The following appeared on http://www.universalsports.com/:
Do not even dream of winning both the Giro d'Italia and the Tour de France -- unless you are Superman or Alberto Contador.
Contador, Andy Schleck and Lance Armstrong are sitting out this year's Giro, the podium finishers in last year's Tour de France opting to save themselves for the world's greatest stage race.
"Cycling as a whole is much more specific than it was 30 years ago," Garmin-Transitions manager Jonathan Vaughters told Reuters.
"Thirty years ago, all top riders would take part in all the races and it was eventually a competition of endurance. If you do this today, you're up against rivals who are 100 per cent fresh and you can only be mediocre during the entire season.
"Cycling is going the way of other (individual) sports.
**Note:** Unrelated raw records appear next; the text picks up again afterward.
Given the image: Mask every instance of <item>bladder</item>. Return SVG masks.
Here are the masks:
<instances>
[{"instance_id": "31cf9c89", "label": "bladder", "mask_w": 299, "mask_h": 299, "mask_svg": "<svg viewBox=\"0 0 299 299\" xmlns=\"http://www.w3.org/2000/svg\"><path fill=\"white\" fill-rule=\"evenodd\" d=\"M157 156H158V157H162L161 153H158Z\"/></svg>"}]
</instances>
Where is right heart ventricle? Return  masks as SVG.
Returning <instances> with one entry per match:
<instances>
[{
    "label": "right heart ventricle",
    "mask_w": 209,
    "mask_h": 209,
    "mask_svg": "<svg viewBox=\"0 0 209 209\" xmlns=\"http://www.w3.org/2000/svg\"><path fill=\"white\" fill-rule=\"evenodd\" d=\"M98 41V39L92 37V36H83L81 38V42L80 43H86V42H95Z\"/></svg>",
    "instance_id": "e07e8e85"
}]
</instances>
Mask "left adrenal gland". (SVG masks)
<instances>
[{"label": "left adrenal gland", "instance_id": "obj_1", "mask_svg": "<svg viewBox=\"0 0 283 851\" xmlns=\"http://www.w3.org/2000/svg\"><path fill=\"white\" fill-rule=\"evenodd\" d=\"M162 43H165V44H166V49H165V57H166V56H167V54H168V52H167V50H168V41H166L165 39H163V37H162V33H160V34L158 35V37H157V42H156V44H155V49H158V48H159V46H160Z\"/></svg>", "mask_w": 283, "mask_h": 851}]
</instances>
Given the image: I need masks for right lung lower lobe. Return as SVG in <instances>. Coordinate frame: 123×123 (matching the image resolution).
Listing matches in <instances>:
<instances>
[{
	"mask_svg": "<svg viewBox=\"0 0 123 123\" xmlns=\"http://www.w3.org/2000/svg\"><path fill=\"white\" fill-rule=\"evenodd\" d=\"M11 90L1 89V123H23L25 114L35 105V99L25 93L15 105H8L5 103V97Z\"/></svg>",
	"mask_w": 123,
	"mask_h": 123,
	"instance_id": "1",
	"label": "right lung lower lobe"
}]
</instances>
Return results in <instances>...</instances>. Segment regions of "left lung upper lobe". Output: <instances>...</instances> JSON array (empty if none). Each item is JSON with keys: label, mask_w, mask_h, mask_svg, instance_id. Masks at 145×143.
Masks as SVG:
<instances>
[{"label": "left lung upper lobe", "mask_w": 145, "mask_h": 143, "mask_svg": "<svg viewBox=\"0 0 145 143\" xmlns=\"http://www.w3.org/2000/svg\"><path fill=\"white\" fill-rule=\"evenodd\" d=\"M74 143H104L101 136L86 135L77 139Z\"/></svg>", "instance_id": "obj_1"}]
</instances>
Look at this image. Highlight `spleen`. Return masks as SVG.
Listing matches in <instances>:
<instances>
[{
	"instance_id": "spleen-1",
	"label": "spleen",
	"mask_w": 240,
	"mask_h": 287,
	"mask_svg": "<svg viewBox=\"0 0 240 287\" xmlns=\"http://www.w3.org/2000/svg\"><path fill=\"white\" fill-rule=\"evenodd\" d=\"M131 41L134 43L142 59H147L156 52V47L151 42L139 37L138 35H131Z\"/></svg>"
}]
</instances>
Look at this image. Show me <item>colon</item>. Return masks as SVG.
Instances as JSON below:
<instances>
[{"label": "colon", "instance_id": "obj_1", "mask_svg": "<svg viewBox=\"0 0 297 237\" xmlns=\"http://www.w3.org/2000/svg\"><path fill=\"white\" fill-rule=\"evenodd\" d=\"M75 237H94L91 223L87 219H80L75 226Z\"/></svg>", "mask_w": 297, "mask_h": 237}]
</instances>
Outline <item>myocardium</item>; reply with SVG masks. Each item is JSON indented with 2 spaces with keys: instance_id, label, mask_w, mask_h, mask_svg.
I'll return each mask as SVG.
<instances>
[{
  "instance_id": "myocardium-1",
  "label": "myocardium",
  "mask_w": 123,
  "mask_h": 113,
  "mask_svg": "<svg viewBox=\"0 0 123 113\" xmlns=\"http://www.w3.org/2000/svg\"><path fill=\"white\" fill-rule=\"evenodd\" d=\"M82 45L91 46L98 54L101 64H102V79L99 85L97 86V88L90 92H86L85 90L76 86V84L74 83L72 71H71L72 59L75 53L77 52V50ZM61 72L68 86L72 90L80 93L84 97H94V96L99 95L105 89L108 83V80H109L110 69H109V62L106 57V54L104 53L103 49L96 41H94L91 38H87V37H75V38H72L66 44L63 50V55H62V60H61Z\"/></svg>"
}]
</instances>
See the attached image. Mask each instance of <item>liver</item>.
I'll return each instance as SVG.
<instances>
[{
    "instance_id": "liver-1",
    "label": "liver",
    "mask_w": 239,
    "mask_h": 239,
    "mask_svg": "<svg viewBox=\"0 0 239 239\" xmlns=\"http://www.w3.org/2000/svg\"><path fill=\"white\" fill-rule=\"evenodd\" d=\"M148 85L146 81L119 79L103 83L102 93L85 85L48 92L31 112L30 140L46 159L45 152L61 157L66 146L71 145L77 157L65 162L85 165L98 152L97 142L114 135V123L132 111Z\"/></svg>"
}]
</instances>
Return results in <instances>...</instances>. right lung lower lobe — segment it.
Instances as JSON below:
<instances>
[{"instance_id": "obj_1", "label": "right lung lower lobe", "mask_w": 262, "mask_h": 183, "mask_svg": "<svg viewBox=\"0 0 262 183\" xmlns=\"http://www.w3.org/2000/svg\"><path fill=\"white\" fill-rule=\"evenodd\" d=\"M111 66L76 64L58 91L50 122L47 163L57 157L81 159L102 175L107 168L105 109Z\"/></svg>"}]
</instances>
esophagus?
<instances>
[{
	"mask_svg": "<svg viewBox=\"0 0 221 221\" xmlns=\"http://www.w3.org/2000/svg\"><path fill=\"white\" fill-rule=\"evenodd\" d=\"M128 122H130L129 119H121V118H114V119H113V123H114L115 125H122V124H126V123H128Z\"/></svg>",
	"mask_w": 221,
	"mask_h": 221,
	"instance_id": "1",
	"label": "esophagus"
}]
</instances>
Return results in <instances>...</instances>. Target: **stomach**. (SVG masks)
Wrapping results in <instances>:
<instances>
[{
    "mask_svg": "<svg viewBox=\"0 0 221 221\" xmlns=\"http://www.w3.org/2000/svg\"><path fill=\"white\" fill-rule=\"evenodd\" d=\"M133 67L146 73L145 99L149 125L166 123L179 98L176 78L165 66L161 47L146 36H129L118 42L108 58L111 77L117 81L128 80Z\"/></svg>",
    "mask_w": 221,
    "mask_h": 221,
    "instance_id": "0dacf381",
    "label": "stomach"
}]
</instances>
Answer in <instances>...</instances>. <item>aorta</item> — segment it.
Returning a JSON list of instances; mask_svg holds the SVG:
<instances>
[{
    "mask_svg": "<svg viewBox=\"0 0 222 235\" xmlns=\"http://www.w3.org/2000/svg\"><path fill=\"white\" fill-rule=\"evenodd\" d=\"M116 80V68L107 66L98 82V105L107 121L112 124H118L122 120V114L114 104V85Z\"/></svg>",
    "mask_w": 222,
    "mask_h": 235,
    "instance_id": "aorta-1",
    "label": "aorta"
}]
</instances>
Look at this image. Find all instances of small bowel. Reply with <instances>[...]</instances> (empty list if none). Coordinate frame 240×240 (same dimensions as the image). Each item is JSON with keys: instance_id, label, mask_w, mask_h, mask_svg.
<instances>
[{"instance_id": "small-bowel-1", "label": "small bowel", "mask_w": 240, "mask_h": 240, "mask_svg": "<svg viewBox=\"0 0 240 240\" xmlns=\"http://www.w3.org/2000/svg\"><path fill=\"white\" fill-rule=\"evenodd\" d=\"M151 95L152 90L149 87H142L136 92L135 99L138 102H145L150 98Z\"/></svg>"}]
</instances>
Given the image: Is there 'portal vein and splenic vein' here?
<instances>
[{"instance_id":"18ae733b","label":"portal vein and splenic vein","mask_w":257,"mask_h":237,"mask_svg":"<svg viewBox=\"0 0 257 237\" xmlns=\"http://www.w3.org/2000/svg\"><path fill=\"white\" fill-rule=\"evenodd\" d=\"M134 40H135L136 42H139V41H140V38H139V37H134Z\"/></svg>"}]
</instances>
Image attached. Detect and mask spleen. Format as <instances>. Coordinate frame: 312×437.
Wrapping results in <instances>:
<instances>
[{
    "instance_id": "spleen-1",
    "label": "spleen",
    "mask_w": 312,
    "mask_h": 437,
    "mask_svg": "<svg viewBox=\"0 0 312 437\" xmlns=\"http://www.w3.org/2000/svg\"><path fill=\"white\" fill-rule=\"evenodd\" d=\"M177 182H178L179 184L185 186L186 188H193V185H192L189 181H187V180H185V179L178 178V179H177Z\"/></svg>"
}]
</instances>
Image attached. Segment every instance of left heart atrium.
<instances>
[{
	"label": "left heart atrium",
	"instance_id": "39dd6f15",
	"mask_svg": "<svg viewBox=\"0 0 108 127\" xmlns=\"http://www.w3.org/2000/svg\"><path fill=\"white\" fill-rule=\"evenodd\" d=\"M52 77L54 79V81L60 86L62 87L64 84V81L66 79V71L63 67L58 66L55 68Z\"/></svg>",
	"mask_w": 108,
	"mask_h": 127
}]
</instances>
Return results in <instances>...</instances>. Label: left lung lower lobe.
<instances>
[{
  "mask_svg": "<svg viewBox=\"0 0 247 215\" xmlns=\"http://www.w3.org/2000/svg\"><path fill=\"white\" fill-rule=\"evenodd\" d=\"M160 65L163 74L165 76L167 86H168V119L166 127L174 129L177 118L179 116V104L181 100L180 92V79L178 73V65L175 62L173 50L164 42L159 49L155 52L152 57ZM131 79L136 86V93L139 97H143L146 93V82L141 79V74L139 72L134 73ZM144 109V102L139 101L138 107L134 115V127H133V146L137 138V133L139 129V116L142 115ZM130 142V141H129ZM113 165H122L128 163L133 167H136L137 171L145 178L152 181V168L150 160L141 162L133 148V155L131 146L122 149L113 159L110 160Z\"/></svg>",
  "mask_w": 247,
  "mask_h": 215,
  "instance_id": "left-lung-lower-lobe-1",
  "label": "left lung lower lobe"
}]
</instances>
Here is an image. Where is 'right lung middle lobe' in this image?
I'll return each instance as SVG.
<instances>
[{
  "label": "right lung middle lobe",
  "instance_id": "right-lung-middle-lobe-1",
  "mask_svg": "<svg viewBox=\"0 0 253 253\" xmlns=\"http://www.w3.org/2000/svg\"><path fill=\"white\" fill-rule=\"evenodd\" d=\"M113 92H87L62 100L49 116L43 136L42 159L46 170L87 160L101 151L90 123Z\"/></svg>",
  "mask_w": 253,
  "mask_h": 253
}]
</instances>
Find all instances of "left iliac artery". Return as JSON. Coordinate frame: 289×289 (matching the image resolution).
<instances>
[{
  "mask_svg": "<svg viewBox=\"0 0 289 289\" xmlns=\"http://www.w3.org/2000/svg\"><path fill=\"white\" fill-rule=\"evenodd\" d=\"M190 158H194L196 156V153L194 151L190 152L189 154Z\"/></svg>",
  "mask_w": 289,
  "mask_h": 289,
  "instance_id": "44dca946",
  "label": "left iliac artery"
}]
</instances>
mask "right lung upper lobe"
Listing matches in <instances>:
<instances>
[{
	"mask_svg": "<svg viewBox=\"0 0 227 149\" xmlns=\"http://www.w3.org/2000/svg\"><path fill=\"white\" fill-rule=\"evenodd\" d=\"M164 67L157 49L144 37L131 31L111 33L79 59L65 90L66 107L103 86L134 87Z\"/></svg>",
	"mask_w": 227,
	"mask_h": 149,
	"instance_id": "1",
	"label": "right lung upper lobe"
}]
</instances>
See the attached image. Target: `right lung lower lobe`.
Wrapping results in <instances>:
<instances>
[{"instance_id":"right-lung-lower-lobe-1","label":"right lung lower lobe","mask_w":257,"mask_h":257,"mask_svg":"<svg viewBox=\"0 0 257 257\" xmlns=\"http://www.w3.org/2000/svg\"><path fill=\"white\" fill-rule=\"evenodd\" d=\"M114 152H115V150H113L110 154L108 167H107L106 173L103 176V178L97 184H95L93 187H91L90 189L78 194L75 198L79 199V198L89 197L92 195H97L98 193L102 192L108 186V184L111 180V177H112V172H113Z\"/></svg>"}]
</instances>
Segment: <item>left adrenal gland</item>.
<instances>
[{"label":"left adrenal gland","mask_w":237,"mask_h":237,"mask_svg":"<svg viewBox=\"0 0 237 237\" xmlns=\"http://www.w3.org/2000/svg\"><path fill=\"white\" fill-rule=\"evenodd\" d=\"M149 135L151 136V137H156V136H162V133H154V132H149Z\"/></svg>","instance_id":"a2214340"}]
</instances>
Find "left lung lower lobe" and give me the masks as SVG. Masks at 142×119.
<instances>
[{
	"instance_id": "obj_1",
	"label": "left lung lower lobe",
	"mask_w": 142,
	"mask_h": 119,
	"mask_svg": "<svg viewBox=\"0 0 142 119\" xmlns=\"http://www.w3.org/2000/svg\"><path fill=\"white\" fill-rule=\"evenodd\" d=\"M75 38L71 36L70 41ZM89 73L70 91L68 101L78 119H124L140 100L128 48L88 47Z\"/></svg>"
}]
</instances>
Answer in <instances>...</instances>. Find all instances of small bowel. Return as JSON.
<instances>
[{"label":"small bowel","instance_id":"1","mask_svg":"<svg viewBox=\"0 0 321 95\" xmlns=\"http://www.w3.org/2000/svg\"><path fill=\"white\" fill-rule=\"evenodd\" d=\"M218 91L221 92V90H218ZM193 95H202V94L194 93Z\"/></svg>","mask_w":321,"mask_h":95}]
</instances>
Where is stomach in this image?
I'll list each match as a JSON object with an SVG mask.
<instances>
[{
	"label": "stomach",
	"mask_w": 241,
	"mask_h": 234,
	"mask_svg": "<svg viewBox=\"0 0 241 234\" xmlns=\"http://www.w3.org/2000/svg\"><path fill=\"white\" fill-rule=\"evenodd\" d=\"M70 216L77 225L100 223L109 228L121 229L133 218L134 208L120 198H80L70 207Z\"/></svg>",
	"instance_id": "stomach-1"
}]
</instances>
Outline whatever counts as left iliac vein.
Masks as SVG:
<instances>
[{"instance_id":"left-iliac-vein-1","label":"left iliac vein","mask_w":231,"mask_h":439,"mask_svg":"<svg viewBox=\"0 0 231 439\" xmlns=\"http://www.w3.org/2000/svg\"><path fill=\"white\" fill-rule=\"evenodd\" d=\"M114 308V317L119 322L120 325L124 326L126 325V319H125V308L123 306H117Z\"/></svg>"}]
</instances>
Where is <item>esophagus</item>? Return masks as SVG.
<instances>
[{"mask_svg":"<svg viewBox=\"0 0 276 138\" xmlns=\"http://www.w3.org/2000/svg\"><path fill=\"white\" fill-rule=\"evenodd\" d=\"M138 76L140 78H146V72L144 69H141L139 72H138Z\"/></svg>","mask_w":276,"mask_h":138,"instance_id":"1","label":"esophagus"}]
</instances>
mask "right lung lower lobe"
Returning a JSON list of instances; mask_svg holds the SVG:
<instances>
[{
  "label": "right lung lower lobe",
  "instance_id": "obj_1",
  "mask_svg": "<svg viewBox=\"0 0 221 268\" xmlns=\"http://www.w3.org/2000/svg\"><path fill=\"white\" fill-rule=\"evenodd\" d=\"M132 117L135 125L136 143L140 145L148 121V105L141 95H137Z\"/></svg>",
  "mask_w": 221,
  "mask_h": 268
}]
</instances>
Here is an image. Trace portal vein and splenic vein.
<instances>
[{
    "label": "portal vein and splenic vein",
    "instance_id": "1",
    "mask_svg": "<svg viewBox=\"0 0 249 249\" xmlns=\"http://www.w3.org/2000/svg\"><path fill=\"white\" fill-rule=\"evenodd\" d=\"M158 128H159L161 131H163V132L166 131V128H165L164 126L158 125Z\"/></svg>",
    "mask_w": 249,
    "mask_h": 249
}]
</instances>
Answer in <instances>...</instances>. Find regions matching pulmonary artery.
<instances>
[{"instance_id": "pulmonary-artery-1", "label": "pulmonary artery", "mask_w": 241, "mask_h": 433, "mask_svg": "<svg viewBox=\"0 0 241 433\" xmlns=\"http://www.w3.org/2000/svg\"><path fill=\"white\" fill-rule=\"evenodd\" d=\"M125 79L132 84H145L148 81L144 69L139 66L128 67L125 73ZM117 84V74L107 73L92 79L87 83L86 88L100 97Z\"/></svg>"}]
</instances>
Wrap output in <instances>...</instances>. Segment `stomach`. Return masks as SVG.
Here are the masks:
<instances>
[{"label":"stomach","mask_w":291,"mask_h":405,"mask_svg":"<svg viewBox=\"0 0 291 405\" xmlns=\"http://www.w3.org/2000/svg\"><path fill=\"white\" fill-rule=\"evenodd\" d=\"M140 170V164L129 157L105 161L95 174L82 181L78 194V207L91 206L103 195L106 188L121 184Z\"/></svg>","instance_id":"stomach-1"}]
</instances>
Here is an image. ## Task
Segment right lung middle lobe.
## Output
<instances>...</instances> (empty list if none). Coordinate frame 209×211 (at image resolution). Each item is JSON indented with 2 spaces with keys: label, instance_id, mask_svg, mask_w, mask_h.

You don't compete 120 days a year."
Many riders ride the Giro and Tour in the same year but they cannot expect to win both races.
"The only one I can think of is Alberto Contador," said Vaughters.
Twice Tour champion Contador took part in the 2008 Giro -- and won it -- only because his Astana team had been left out of the Tour de France because of their doping record.
Last year, seven-times Tour de France champion Armstrong started the event in his comeback year, but only to prepare for the Tour.
Italian Marco Pantani was the last rider to achieve the Giro-Tour double, in 1998.
"With all the repercussions a Tour victory can have, it is hard for a rider to take the chance to lose out on a Tour title for a Giro win," Astana manager Yvon Sanquer told Reuters.
Fausto Coppi, Jacques Anquetil, Eddy Merckx, Bernard Hinault, Stephen Roche and Miguel Indurain were the only other riders to achieve the Giro-Tour double.
"Only a great champion can do it," said Sanquer. "But it takes a great leader and also a great team to back him on those two races."
With only a month between the end of the Giro and the start of the Tour de France, recuperation is a major problem.
"You can think about it, dream about it but the organisation needs to be perfect," Sanquer explained. "It is extremely demanding, psychologically and physically, more than before."
Russian Denis Menchov went for the double last year. He won the Giro but quickly dropped out of contention in the Tour de France and finished 51st overall.
"Riding a Giro-Tour double is one thing, to win both is another," said Sanquer.
But the Giro remains a great challenge with tough climbs and beautiful surroundings, according to those involved in the three-week race.
"Winning the Giro d'Italia is never easy whatever the group of riders. This year the race won't be lacking in champions even without Contador, Armstrong, Andy Schleck, 2009 winner Menchov," Italian Damiano Cunego told Reuters.
"It's enough to think of world champion Evans, Sastre, Wiggins, Basso, Bruseghin, Garzelli, Scarponi.
"Whoever is at the Giro will still have great motivation and for this reason I believe the level of the race is still very high."